- **DOCUMENT SOURCE**:
________________________________________

Une édition électronique réalisée à partir de l'article de Paul Charest, La militarisation des territoires montagnais.” Un article publié dans la revue Anthropologie et sociétés, vol. 10, no 1, 1986, pp. 255-260. Québec : département d’anthropologie, Université Laval. [Jeudi, le 6 décembre 2007, l'auteur accordait aux Classiques des sciences sociales sa permission de diffuser tous ses travaux et publications.]

Paul CHAREST

Anthropologue, professeur émérite, département d’anthropologie,
Université Laval.

La militarisation des territoires montagnais.

Un article publié dans la revue Anthropologie et sociétés, vol. 10, no 1, 1986, pp. 255-260. Québec : département d’anthropologie, Université Laval.

Introduction
Les exercices de vols à basse altitude à partir de Goose Bay

Les effets des vols à basse altitude sur les communautés montagnaises

Les actions en cours

Bibliographie

Figure 1.  Zones d'exercices militaires et communautés montagnaises affectées

[255]

Introduction

Depuis plusieurs années, mais tout particulièrement depuis 1979, des avions militaires basés à Goose Bay au Labrador effectuent chaque année pendant six mois (du 1er avril à la fin d'octobre) des exercices de vois à basse altitude au-dessus des territoires montagnais. Ces manoeuvres militaires ont des répercussions considérables sur les activités traditionnelles de chasse, pêche et piégage des Indiens Montagnais et en conséquence sur leur culture tout entière. Comme ces faits sont inconnus de la très grande majorité des anthropologues du Québec et d'ailleurs, je profite de la tribune qui m'est offerte par la revue pour exposer brièvement la nature de ces manoeuvres et leurs effets sur les communautés montagnaises du Québec et du Labrador [1].

________________________________________

- **DONNÉES FOURNIES**:
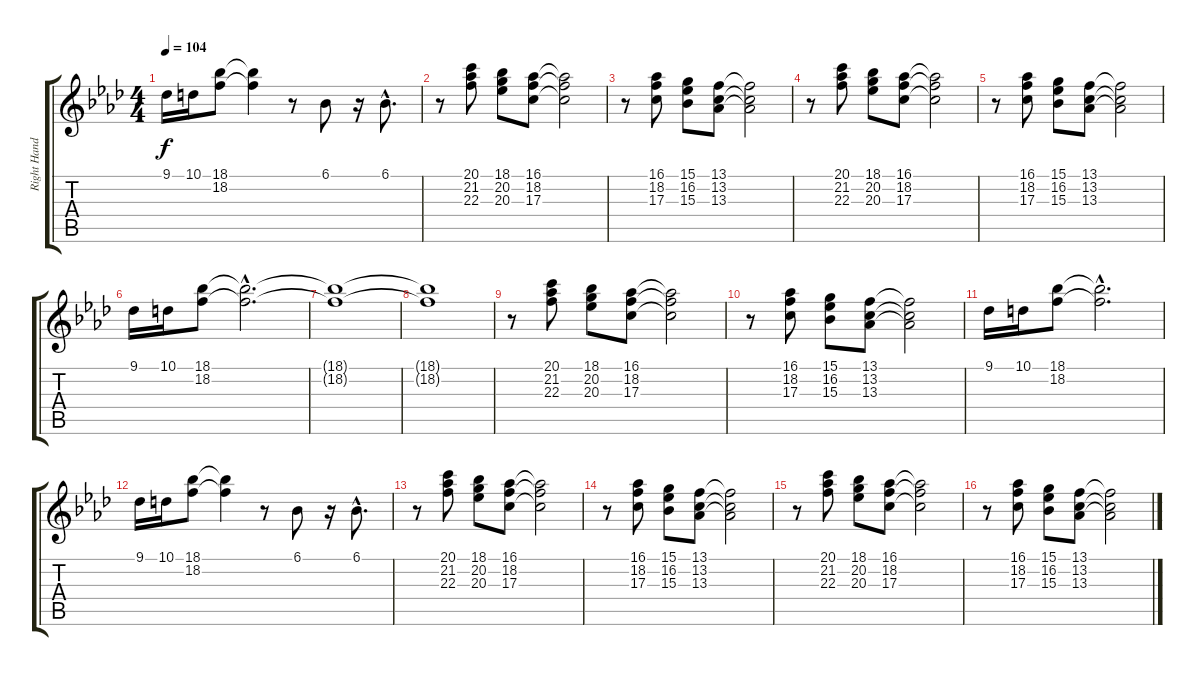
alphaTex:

________________________________________

- **OBJECTIF ÉNONCÉ 1**: Pouvez-vous réécrire sous forme de liste le paragraphe de l'article sur la militarisation des territoires montagnais qui commence par « Depuis plusieurs années », en gardant ses faits principaux ?
- **OBJECTIF ÉNONCÉ 2**: Pouvez-vous poursuivre l'article sur la militarisation des territoires montagnais à partir de l'endroit où il s'arrête ?
Les données ne sont d'aucune utilité ici.

- **RÉSULTAT ATTENDU 1**:
- Depuis plusieurs années, et surtout depuis 1979, des avions militaires basés à Goose Bay, au Labrador, effectuent des exercices de vol à basse altitude au-dessus des territoires montagnais.
- Ces exercices ont lieu chaque année pendant six mois, du 1er avril à la fin d'octobre.
- Ces manoeuvres ont des répercussions considérables sur la chasse, la pêche et le piégage traditionnels des Montagnais, et donc sur toute leur culture.
- Comme la très grande majorité des anthropologues du Québec et d'ailleurs ignorent ces faits, l'auteur expose brièvement la nature de ces manoeuvres et leurs effets sur les communautés montagnaises du Québec et du Labrador.

- **RÉSULTAT ATTENDU 2**:
Les exercices de vols à basse altitude
à partir de Goose Bay


La base militaire de Goose Bay a été construite en 1941 par les Américains pour servir d'escale aux escadrons de la US Air Force allant combattre en Europe, Après la Deuxième Guerre, elle servit de base-relai de première importance entre les Etats-Unis et l'URSS. Après avoir connu une activité intense pendant les décennies 50 et 60, elle fut abandonnée par l'aviation américaine en 1976 et cédée aux autorités canadiennes. Devenu simple aéroport régional pendant quelques années, elle connaît une vocation nouvelle depuis 1979, dans le cadre d'ententes bilatérales entre le Canada et quelques pays de l'OTAN. En effet, depuis cette année-là, des escadrilles de chasseurs-bombardiers de la Luftwaffe et de la Royal Air Force viennent chaque année s'entraîner au-dessus des territoires voisins, qui présentent des caractéristiques topographiques semblables à celles que l'on peut trouver en URSS, principal ennemi potentiel des forces alliées.

Actuellement, les forces ouest-allemandes envoient 22 appareils de types Phantom II et Alpha Jet et 8 Tornados. La RAF, pour sa part, utilise de 8 à 10 appareils Tornados GR 1, mais leur nombre pourrait augmenter à 20 en vertu des accords déjà signés. De leur côté, les Forces de l'air américaines participent à des exercices annuels (Amalgam, Reforger) en utilisant des appareils de combat, des Awacs et des avions de transport Starlifter C-141 B. Enfin, les Forces canadiennes participent aussi à des entraînements à basse altitude et pourraient stationner en permanence quatre CF-18 à Goose Bay à compter de 1987.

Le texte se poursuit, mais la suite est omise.